*** Supplied material Section Begins ***
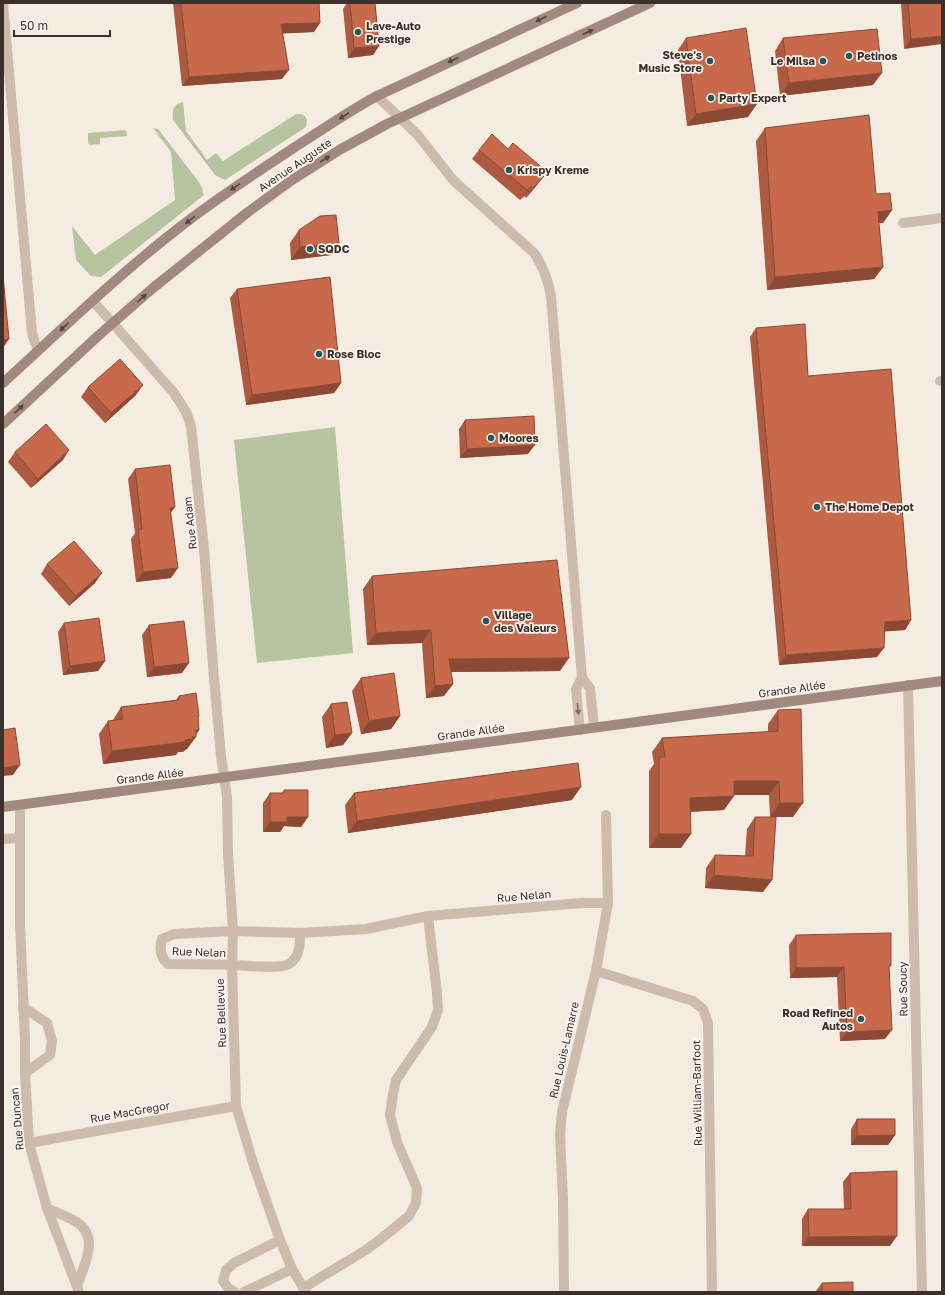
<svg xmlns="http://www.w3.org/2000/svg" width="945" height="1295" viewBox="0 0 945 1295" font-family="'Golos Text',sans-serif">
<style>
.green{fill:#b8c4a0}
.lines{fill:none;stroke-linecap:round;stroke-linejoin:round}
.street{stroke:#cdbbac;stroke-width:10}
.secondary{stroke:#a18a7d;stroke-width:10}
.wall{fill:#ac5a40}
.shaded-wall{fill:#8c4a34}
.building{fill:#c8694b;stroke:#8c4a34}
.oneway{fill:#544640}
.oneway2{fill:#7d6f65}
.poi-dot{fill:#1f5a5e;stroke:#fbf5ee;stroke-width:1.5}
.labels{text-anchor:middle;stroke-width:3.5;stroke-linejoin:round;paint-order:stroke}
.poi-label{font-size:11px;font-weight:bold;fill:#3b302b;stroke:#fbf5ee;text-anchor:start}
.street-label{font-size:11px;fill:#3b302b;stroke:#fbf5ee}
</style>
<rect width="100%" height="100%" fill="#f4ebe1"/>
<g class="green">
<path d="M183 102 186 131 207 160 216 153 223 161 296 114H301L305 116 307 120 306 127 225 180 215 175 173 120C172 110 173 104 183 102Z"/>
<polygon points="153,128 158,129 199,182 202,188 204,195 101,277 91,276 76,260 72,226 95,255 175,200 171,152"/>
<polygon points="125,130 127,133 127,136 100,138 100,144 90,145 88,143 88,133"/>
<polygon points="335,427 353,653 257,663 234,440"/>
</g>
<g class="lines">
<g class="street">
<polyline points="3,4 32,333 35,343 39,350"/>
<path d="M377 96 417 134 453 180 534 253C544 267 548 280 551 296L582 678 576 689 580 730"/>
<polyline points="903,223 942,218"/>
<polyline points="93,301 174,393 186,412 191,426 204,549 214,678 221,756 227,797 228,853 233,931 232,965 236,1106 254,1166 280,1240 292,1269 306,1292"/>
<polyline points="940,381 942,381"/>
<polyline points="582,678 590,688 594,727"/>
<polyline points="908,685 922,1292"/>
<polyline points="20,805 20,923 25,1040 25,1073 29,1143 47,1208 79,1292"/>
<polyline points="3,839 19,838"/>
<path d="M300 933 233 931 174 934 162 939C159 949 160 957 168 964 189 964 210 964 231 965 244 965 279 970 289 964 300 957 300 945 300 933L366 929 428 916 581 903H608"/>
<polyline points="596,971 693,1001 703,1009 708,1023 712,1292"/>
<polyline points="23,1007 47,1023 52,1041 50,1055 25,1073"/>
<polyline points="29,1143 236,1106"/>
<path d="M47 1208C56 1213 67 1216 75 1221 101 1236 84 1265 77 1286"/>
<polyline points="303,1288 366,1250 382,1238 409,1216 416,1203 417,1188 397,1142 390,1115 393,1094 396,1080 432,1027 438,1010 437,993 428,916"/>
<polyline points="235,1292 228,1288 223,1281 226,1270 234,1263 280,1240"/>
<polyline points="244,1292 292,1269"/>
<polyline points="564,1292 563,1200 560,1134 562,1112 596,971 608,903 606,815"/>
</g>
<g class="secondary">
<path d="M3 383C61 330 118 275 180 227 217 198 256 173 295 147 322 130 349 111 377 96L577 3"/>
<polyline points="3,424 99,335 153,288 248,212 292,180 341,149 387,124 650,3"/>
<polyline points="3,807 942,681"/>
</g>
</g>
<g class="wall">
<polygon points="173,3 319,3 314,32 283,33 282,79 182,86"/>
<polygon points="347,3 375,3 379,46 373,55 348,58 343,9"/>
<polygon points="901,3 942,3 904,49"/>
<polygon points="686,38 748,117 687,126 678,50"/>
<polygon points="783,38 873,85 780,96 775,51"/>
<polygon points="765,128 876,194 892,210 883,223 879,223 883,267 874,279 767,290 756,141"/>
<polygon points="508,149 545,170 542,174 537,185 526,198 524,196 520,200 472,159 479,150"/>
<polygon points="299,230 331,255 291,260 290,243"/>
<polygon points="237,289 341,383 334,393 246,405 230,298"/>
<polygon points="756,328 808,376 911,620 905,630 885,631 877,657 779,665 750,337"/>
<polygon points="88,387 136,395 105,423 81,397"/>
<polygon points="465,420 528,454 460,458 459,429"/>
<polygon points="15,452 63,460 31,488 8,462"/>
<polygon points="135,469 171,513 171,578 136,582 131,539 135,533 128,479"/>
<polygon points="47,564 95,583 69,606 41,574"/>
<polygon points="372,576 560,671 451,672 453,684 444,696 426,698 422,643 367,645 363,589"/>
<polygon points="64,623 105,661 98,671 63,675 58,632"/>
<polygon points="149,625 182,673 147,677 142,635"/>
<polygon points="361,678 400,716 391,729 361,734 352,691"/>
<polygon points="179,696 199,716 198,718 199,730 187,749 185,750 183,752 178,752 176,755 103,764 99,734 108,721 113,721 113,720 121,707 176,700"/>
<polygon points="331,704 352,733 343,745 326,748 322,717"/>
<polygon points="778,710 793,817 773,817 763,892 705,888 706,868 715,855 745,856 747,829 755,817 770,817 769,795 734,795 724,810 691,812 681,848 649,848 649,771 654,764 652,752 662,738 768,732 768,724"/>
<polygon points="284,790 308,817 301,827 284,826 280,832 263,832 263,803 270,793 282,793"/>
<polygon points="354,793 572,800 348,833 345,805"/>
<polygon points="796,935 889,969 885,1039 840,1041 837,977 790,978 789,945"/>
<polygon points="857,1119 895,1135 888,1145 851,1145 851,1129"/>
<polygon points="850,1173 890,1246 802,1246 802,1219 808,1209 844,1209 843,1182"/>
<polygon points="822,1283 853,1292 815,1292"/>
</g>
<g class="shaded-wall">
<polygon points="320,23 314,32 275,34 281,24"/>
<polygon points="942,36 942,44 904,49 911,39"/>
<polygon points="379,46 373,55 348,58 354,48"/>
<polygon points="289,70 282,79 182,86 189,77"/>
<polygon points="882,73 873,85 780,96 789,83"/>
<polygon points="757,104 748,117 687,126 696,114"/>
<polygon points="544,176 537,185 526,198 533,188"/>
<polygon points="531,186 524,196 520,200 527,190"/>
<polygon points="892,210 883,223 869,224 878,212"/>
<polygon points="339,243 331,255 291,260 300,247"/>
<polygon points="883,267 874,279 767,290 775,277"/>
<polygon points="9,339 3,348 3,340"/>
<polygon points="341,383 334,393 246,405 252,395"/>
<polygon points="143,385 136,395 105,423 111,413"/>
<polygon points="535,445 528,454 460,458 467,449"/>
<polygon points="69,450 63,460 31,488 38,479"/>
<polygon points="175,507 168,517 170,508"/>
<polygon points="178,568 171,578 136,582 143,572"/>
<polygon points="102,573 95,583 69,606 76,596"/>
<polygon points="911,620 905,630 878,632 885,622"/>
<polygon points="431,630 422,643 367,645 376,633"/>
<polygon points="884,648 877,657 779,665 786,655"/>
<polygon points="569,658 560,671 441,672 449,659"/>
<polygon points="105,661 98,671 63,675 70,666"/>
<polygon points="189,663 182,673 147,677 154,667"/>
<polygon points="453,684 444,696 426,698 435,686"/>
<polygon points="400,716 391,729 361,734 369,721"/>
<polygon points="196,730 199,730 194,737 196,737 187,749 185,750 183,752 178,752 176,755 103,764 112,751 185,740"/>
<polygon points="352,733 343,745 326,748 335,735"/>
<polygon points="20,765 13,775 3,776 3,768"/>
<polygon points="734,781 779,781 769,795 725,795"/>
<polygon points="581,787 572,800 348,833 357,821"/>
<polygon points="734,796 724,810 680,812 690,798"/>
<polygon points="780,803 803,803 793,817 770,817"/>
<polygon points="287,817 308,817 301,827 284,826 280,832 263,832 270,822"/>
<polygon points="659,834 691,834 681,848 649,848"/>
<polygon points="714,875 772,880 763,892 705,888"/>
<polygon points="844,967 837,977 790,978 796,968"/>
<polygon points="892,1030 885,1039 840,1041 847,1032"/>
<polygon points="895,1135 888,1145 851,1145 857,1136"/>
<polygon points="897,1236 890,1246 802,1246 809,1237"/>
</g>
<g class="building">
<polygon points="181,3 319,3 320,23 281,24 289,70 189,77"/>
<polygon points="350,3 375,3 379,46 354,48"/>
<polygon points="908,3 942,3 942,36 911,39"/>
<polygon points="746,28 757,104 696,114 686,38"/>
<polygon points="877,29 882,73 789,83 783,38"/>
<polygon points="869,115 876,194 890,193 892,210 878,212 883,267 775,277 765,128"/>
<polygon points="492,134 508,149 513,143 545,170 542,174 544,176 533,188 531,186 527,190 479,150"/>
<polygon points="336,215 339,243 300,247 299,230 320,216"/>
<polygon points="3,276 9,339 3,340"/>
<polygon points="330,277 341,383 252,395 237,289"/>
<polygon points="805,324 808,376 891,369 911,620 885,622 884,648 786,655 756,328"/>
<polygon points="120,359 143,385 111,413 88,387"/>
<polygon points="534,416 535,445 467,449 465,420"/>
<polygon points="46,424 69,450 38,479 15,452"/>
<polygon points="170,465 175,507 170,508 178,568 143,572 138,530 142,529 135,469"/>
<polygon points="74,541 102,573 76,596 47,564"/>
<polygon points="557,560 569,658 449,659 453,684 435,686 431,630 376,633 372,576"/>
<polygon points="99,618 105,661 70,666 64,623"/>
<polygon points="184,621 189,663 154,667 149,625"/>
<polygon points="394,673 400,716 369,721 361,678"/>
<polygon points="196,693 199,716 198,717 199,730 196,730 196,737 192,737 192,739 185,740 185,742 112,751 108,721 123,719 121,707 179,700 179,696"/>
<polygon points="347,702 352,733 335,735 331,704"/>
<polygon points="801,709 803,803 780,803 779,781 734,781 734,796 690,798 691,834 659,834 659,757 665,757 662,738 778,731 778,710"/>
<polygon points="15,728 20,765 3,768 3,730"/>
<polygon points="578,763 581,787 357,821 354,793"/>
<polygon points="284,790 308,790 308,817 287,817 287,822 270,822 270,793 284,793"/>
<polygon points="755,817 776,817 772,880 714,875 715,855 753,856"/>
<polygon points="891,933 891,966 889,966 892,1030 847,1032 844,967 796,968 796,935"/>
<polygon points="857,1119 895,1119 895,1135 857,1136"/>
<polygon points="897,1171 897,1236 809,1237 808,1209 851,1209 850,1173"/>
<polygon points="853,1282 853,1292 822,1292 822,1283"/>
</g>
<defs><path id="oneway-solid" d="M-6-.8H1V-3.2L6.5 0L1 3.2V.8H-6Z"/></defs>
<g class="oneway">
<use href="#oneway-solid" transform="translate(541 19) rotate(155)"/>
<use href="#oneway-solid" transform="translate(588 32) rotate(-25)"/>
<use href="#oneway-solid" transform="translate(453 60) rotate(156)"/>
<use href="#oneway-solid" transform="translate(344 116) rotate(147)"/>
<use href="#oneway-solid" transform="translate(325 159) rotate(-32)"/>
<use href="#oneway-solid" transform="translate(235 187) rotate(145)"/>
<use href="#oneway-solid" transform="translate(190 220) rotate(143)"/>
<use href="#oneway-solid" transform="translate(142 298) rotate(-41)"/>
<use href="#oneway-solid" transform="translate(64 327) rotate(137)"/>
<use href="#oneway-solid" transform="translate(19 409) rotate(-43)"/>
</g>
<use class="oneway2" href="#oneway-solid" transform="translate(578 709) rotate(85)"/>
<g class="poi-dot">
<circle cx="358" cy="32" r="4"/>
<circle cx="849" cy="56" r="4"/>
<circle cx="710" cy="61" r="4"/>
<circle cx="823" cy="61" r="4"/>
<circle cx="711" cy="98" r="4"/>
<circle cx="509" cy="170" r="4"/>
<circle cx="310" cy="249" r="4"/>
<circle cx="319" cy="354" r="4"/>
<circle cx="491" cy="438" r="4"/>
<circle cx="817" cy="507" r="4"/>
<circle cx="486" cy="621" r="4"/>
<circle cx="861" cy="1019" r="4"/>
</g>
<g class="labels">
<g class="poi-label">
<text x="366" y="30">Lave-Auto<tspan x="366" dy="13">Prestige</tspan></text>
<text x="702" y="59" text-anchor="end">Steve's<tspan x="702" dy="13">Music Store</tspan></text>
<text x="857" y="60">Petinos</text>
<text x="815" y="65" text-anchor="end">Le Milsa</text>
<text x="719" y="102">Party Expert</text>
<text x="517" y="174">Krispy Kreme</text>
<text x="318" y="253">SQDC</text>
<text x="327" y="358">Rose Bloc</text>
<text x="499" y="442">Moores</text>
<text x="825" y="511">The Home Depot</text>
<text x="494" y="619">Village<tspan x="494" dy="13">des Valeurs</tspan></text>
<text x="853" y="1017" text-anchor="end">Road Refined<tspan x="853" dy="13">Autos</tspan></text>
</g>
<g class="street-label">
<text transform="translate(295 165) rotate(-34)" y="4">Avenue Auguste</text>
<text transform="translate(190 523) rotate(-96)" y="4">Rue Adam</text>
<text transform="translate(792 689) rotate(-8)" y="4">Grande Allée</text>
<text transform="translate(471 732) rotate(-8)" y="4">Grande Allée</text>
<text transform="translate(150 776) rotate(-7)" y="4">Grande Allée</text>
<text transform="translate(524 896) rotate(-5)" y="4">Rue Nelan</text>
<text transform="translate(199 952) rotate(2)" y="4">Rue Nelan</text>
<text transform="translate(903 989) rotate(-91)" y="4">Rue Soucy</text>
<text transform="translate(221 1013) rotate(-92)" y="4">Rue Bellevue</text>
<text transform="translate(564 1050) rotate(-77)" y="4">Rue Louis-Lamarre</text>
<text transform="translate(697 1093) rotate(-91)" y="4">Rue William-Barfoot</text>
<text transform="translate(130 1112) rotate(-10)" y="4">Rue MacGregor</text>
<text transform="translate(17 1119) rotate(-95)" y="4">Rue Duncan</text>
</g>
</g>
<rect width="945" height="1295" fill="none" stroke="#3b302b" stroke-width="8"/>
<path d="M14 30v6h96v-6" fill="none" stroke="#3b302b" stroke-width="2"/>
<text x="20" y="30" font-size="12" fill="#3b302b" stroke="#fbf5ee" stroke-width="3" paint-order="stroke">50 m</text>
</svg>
*** Supplied material Section Ends ***
*** Supplied material Section Begins ***
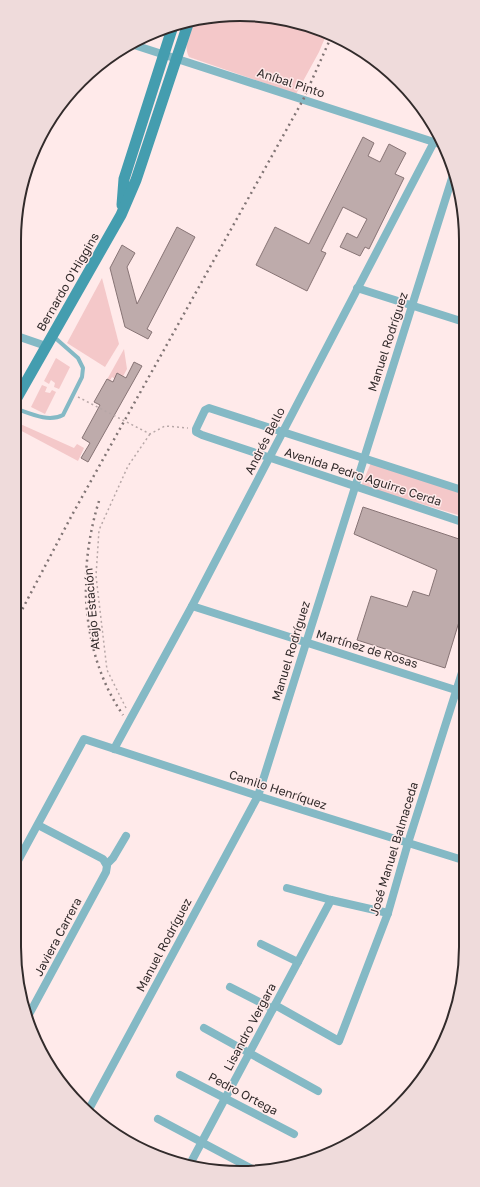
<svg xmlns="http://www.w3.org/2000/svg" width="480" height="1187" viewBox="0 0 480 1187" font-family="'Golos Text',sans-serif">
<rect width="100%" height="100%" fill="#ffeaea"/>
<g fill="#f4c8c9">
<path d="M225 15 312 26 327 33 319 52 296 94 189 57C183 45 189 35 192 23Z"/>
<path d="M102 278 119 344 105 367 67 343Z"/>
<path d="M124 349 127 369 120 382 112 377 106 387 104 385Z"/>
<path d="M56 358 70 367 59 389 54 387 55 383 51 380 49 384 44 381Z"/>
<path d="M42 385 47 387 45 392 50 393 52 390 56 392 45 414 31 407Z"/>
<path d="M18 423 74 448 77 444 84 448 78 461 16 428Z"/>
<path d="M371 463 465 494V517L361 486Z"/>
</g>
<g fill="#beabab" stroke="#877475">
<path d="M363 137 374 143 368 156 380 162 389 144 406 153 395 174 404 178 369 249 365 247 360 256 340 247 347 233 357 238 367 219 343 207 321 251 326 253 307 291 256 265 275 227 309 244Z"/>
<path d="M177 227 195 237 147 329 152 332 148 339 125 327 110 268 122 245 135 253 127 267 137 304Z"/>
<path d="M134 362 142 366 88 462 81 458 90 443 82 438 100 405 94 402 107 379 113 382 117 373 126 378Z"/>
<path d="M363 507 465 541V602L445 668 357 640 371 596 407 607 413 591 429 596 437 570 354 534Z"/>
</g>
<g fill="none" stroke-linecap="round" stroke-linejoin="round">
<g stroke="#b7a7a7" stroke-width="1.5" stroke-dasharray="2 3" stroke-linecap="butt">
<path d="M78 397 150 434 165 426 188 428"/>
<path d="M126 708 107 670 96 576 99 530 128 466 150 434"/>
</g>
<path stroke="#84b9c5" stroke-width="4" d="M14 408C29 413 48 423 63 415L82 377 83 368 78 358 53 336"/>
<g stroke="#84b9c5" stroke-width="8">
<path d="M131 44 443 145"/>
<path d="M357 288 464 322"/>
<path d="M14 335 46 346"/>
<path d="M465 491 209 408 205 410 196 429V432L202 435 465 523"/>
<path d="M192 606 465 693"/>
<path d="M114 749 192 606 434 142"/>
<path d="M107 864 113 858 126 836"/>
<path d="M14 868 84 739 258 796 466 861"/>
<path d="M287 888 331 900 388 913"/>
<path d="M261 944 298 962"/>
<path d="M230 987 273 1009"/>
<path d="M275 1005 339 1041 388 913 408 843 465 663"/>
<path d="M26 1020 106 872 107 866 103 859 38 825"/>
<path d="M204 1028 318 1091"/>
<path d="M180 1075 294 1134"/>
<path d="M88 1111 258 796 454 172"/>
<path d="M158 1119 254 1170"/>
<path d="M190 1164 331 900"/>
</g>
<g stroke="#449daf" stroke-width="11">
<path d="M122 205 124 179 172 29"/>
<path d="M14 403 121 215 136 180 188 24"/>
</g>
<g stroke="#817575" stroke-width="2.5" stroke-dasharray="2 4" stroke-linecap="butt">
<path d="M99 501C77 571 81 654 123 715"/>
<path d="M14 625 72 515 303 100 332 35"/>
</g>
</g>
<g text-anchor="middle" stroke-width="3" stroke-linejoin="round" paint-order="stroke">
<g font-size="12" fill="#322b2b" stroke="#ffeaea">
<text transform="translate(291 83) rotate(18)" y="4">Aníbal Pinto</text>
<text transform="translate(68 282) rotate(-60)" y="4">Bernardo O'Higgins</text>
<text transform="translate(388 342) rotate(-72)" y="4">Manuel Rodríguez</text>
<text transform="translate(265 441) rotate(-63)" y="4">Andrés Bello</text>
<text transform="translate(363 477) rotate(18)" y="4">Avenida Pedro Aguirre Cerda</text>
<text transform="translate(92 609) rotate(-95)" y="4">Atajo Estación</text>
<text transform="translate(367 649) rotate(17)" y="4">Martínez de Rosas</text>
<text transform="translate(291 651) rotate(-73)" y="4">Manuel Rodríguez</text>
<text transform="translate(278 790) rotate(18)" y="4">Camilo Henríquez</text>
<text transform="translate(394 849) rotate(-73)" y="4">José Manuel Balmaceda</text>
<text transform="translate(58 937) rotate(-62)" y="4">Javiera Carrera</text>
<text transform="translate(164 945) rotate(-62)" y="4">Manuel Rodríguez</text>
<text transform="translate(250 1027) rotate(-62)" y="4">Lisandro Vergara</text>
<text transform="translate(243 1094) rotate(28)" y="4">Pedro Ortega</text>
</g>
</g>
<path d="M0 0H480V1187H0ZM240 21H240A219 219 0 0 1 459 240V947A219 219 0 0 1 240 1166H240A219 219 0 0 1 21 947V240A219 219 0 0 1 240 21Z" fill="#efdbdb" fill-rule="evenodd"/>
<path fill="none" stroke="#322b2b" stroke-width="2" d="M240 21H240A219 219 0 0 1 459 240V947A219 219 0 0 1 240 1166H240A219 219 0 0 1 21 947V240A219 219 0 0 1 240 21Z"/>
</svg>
*** Supplied material Section Ends ***
== What is required ==
Say how many lines above hold "secondary", and nothing else.

== Final answer ==
2